Hier, tous les politiciens ont vu, dans le moment choisi pour les arrestations, soit le jour du budget, une preuve de plus de l'indépendance de l'UPAC par rapport au pouvoir politique. Ce qu'ils n'ont pas vu, c'est que l'unité tiendra le 5 avril un premier colloque sur l'état de la lutte contre la corruption organisé par l'Unité permanente anticorruption. «L'objectif est de faire le point, poser des regards sur les résultats obtenus jusqu'à présent et d'identifier les défis futurs», peut-on lire sur son site Web.

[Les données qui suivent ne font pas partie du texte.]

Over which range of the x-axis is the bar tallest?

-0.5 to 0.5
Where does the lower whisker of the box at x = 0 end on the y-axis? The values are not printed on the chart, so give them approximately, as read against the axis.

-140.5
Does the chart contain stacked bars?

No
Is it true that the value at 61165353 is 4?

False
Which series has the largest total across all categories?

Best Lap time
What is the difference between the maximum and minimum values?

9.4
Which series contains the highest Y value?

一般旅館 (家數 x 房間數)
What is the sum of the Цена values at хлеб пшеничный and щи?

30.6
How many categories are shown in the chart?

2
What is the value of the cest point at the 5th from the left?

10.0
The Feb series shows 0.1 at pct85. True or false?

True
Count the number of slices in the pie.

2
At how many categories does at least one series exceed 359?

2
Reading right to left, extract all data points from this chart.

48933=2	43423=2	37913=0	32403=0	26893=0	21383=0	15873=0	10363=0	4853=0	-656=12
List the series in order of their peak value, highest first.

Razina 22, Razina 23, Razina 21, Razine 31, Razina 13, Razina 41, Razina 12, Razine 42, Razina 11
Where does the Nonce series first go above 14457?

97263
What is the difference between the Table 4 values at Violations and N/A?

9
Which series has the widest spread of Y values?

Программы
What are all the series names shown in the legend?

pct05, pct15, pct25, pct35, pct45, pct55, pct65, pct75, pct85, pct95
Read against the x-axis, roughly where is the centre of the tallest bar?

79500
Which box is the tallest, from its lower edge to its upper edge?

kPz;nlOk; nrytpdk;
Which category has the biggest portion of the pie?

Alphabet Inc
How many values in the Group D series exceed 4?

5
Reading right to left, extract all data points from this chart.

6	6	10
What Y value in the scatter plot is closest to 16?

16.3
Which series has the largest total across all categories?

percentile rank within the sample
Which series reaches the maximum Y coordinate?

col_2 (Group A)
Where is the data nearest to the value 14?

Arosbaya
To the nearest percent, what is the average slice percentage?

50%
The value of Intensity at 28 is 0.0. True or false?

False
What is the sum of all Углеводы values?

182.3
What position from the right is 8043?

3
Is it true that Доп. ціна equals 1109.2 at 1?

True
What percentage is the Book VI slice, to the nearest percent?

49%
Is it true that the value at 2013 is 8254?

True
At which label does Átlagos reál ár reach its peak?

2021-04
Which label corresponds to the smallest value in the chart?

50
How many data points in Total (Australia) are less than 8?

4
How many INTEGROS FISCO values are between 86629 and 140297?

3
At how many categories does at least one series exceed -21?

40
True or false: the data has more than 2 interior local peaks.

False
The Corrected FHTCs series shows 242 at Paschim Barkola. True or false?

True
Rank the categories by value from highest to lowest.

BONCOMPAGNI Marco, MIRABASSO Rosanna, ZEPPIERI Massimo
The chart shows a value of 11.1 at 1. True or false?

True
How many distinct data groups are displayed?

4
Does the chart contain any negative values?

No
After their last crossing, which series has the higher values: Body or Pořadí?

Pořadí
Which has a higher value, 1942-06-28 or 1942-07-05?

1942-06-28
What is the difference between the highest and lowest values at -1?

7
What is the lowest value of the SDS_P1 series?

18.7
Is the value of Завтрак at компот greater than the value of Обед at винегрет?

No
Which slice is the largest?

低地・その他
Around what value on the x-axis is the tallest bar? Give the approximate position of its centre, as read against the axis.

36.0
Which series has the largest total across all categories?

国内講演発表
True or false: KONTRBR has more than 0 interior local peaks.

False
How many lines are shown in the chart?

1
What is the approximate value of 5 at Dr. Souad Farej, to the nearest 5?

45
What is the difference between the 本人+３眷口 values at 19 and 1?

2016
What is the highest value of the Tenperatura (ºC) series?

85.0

C'est peut-être une coïncidence, mais admettez que ça tombe bien pour M. Lafrenière qui a demandé un renouvellement de son mandat qui prend fin ce mois-ci. Lorsqu'il a soumis sa demande, le PQ a suggéré que ce renouvellement soit soumis au vote de l'Assemblée nationale. Après les arrestations de jeudi, personne n'osera s'opposer...

Et le budget Leitão dans tout ça? Pour la première fois depuis une décennie, je n'ai pas assisté jeudi au huis clos du ministère des Finances. C'est dire à quel point l'UPAC a volé la vedette.